Problem to solve —
Would you retype the text of every item below word for word, leaving out the pictures?

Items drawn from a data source
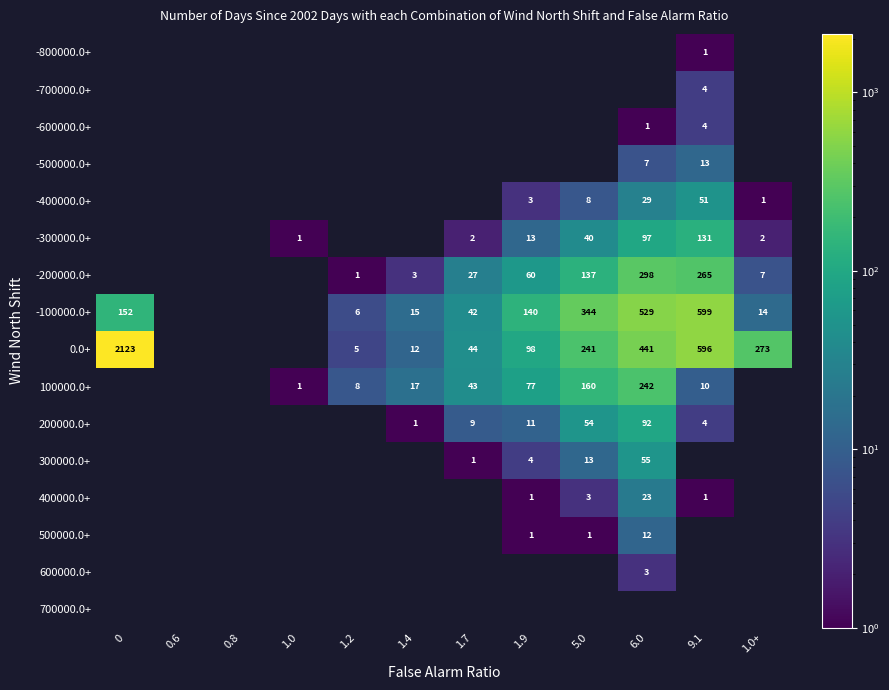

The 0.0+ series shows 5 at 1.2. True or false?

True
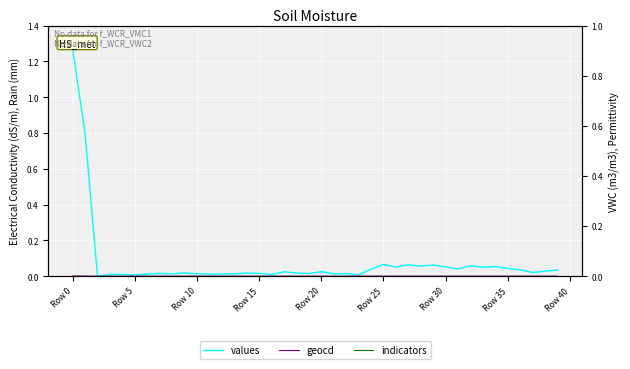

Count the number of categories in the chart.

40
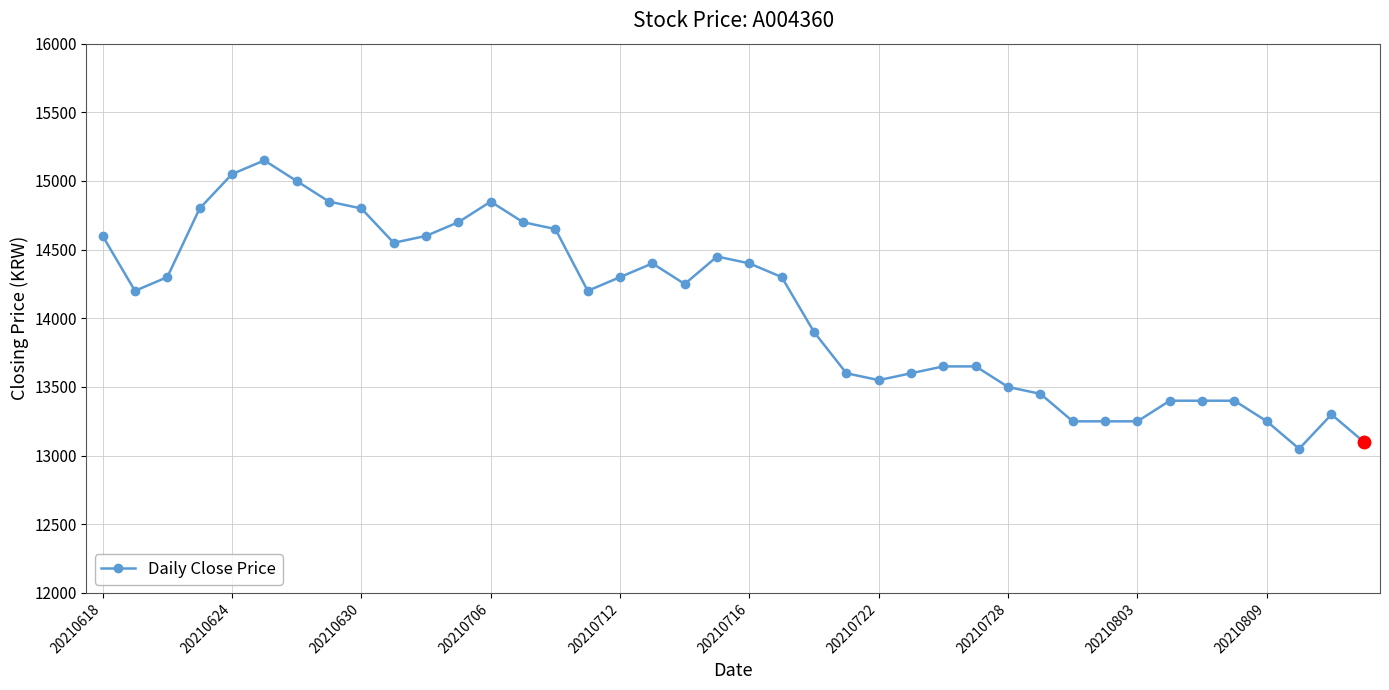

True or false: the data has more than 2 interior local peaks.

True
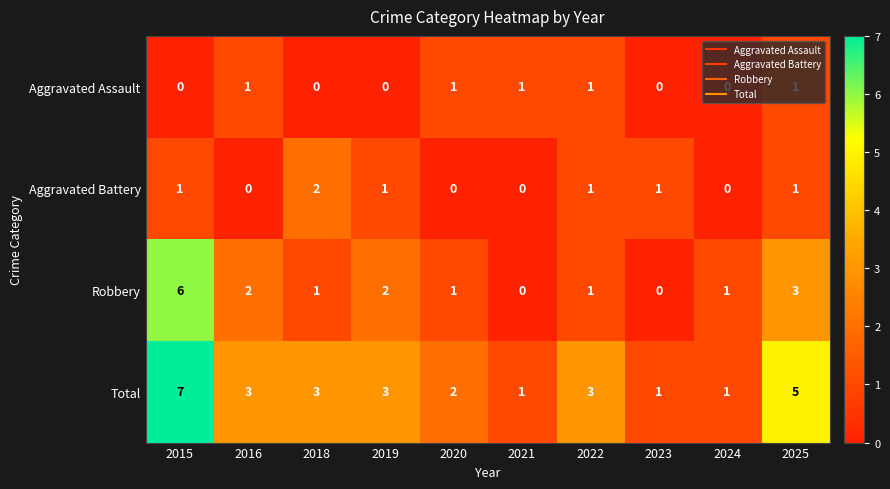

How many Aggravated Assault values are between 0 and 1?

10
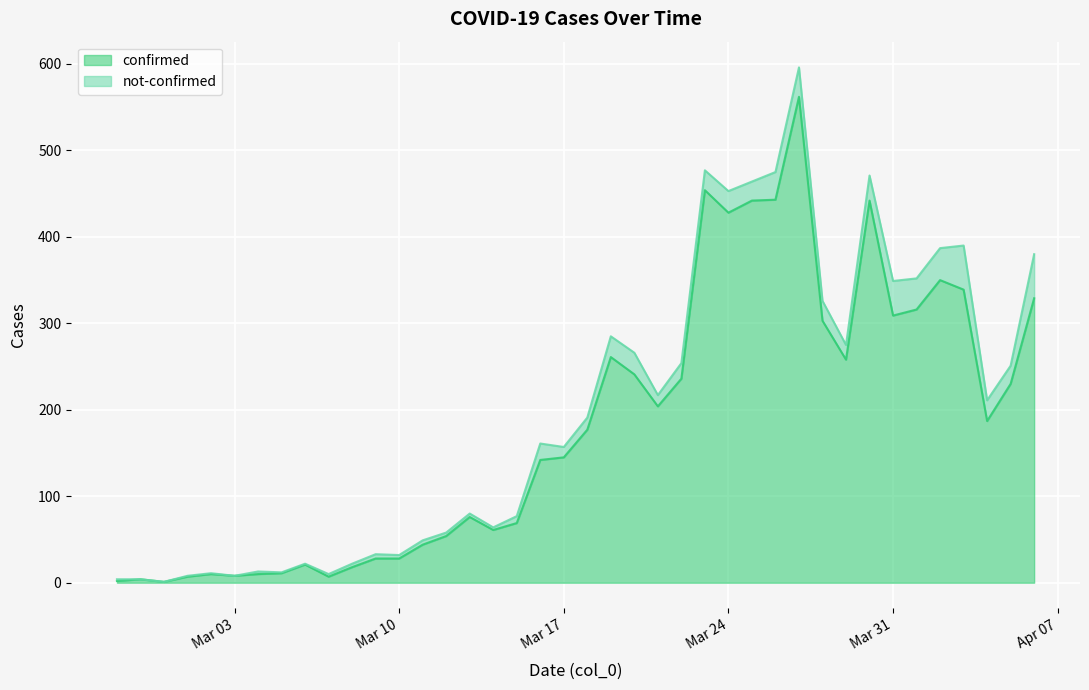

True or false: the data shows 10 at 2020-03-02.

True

Answer section —
The 0.0+ series shows 5 at 1.2. True or false?

True

Count the number of categories in the chart.

40

True or false: the data has more than 2 interior local peaks.

True

How many Aggravated Assault values are between 0 and 1?

10

True or false: the data shows 10 at 2020-03-02.

True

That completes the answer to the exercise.